TASK DETAILS: With the line containing "it was political" as the starting point, write out each line exactly through the final line of the listing, both ends included.

⁂

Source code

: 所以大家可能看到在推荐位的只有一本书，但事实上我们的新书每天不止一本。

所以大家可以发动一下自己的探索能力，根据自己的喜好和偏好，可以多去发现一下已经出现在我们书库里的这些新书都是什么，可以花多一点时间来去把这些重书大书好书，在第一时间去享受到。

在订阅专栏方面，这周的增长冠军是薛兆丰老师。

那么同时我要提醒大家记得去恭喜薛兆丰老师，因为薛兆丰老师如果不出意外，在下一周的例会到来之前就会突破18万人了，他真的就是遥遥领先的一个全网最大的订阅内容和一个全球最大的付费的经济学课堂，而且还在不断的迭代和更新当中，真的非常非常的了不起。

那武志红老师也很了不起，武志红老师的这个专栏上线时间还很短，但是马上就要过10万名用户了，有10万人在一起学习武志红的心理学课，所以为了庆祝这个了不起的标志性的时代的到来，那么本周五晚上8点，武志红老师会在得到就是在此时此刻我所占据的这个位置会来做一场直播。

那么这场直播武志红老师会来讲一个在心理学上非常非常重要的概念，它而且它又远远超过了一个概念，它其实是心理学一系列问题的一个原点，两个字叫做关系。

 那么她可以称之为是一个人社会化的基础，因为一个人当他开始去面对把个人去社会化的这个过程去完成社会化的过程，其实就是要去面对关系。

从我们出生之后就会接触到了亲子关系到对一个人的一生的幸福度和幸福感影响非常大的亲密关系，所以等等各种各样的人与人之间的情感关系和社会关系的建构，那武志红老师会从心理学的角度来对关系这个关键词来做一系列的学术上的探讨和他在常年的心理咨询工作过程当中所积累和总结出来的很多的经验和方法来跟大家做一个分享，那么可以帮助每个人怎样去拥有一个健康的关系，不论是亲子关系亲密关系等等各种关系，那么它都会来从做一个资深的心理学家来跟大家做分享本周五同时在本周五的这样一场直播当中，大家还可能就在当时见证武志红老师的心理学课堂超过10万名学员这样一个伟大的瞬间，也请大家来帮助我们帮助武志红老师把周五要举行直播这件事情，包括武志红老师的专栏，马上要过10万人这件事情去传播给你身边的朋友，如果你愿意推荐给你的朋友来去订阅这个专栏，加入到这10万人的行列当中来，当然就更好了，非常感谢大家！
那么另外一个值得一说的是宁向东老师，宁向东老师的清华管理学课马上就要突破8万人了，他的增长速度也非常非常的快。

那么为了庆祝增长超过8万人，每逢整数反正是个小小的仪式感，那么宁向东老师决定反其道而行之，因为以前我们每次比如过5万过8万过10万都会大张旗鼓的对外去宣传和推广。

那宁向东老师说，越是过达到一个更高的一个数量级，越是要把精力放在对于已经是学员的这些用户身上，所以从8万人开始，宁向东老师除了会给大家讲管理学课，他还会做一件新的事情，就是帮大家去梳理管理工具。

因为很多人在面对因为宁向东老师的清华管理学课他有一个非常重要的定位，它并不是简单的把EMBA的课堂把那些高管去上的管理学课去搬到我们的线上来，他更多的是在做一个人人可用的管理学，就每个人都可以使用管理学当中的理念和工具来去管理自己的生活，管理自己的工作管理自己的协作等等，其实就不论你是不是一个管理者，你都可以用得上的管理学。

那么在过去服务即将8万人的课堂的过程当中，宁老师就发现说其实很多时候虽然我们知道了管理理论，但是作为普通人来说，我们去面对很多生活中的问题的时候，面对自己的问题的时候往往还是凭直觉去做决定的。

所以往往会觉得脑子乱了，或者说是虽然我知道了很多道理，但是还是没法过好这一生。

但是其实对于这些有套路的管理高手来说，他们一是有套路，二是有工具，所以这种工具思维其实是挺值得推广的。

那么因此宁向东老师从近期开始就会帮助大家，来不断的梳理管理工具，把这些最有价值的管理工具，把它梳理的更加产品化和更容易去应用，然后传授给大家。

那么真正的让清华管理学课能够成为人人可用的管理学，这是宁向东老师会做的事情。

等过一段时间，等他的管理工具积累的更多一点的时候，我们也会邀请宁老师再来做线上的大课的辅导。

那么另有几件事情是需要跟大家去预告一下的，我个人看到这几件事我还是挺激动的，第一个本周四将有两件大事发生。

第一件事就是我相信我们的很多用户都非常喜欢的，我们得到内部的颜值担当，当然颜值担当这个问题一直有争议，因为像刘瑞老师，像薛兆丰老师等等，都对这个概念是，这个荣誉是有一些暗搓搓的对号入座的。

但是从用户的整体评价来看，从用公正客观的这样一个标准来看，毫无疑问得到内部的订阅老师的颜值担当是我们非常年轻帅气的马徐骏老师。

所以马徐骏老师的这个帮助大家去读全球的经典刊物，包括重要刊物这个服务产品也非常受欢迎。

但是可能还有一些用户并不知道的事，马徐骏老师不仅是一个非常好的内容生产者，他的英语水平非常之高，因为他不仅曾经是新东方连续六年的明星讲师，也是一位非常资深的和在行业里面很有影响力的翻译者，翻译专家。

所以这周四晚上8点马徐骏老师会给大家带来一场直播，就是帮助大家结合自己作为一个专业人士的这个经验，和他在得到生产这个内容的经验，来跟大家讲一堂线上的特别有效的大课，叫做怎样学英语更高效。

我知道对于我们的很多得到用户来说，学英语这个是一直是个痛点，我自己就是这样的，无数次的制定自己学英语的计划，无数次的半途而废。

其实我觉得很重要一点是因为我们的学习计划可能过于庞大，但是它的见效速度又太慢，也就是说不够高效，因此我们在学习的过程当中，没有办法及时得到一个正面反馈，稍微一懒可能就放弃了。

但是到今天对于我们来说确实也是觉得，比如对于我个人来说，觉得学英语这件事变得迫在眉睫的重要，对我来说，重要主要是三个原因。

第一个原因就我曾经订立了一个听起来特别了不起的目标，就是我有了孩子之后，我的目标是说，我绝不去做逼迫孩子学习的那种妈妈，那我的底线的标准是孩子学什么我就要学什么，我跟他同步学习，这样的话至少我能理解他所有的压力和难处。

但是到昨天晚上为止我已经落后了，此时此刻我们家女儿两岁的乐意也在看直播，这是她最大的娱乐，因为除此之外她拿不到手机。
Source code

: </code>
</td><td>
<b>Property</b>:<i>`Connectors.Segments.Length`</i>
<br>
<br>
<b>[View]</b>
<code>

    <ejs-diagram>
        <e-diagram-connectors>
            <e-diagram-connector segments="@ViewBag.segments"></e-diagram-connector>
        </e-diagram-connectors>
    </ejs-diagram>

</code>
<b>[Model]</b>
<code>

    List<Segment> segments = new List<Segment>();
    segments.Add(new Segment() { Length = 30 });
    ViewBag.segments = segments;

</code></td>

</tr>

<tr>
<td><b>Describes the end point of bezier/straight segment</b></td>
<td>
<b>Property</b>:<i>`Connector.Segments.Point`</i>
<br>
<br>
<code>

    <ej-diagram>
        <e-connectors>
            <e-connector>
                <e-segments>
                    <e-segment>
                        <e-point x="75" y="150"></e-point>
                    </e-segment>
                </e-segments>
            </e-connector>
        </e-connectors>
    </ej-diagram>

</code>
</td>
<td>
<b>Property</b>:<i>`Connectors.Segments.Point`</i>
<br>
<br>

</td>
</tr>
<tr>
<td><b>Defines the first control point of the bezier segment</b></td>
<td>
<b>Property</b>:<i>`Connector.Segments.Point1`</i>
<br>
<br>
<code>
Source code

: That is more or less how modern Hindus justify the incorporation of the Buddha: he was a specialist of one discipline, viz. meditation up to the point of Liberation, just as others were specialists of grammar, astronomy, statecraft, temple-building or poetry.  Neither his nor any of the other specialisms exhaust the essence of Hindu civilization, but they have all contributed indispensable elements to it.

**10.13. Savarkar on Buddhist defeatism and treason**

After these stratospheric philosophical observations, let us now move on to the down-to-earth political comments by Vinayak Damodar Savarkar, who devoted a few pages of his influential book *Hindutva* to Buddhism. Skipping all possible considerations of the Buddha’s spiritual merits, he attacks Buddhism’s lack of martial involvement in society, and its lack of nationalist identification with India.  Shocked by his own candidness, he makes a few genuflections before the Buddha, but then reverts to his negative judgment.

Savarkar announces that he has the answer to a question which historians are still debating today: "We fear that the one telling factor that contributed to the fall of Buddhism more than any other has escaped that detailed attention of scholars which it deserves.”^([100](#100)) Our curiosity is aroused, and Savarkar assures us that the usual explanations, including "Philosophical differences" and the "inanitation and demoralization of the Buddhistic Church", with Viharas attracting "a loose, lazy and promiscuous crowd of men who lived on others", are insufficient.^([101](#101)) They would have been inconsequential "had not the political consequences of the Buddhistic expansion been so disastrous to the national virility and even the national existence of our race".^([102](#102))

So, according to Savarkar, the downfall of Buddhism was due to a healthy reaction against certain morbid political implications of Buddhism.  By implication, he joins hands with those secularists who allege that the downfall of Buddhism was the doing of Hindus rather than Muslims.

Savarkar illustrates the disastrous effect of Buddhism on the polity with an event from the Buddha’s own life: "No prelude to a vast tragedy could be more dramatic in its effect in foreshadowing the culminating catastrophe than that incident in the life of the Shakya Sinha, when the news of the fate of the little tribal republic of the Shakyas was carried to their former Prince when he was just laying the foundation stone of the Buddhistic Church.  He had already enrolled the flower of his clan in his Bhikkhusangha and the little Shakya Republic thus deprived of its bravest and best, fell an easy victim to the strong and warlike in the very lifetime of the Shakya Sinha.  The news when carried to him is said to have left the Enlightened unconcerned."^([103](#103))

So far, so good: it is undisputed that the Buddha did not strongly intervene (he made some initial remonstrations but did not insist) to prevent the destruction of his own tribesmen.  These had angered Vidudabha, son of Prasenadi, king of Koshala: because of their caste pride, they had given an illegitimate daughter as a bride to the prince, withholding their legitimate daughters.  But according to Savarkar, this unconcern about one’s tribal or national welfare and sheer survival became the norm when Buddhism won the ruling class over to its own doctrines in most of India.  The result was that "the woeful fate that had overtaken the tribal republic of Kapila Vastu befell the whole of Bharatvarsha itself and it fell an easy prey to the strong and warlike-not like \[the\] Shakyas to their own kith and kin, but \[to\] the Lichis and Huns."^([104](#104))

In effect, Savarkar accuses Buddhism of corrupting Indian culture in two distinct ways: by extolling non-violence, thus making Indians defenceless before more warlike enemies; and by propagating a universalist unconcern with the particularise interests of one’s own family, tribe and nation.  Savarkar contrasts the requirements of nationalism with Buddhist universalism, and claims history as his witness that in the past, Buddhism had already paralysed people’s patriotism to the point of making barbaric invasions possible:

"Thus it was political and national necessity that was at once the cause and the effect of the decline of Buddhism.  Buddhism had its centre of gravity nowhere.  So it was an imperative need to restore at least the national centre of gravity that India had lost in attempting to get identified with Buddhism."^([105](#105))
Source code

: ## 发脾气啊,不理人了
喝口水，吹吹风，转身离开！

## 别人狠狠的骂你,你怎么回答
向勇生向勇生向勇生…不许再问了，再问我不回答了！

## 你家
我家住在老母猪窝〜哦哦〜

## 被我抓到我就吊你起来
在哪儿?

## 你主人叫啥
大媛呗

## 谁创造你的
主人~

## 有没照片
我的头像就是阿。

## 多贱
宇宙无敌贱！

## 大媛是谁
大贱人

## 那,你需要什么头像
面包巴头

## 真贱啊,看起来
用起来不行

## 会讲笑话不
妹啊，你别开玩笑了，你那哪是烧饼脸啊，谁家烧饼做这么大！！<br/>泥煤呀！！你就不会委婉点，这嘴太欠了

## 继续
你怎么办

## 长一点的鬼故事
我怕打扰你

⁂

RESULT:
"Thus it was political and national necessity that was at once the cause and the effect of the decline of Buddhism.  Buddhism had its centre of gravity nowhere.  So it was an imperative need to restore at least the national centre of gravity that India had lost in attempting to get identified with Buddhism."^([105](#105))
Source code

: ## 发脾气啊,不理人了
喝口水，吹吹风，转身离开！

## 别人狠狠的骂你,你怎么回答
向勇生向勇生向勇生…不许再问了，再问我不回答了！

## 你家
我家住在老母猪窝〜哦哦〜

## 被我抓到我就吊你起来
在哪儿?

## 你主人叫啥
大媛呗

## 谁创造你的
主人~

## 有没照片
我的头像就是阿。

## 多贱
宇宙无敌贱！

## 大媛是谁
大贱人

## 那,你需要什么头像
面包巴头

## 真贱啊,看起来
用起来不行

## 会讲笑话不
妹啊，你别开玩笑了，你那哪是烧饼脸啊，谁家烧饼做这么大！！<br/>泥煤呀！！你就不会委婉点，这嘴太欠了

## 继续
你怎么办

## 长一点的鬼故事
我怕打扰你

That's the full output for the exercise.